While the simulations in this paper use simplified assumptions regarding the
critical aerosol activation diameter and diameter of cloud droplets, our
sensitivity tests show that the scavenging of interstitial particles by cloud
droplets yields important (> 10 %) changes in the aerosol size
distribution, particularly in remote regions away from sources. These changes
provided an improvement in comparison of the simulated aerosol size
distribution to SMPS/DMPS measurements at 21 global sites; however, we
acknowledge that these improvements could be due to a canceling of other
errors in the model. We only consider Brownian coagulation between the
interstitial particles and cloud droplets, and we do not consider
thermophoresis, diffusiophoresis, turbulence, or electrical effects. These
effects are expected to be less important for collection of particles at the
size range of the interstitial aerosols.
Thus, while the scavenging of interstitial particles by cloud droplets has
often been left out of previous aerosol-climate studies, we recommend aerosol
microphysics models include this process since the effects on aerosols and
climate are substantial in many global regions.

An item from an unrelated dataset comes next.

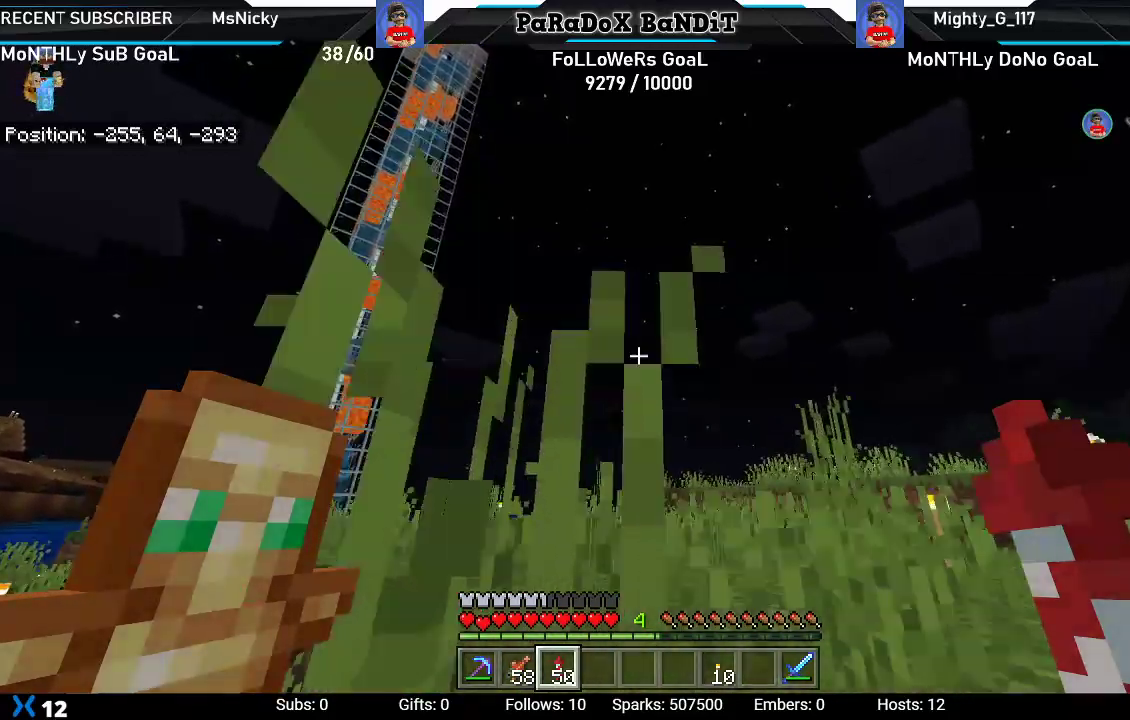
{"buttons": [], "left_stick": "up", "right_stick": "center", "events": [[133, "A", "up"], [133, "L2", "up"]]}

Interstitial scavenging has
aerosol-climate effects of similar magnitude as uncertainties in nucleation
(Merikanto et al., 2009; Pierce and Adams, 2009; Reddington et al., 2011;
Spracklen et al., 2008; Wang and Penner, 2009), primary emissions (Adams and
Seinfeld, 2003; Pierce and Adams, 2006, 2009; Reddington et al., 2011;
Spracklen et al., 2011), wet/dry deposition (Croft et al., 2012) and other
factors (Lee et al., 2013); hence, since significant effort is put into
improving these other processes in models, we recommend attention be paid to
the coagulation of interstitial particles by cloud droplets. Our simple
methods here may be further refined by including online schemes that
calculate aerosol activation from updraft velocities and the aerosol size
distribution (e.g., Nenes and Seinfeld, 2003; Abdul-Razzak and Ghan, 2000).
The MIRAGE and ECHAM-HAM models (Herzog et al., 2004; Ghan et al., 2006;
Hoose et al., 2008) already include these online activations schemes as well
as the interstitial coagulation described here, so these models may be seen
as state-of-the-art for this process.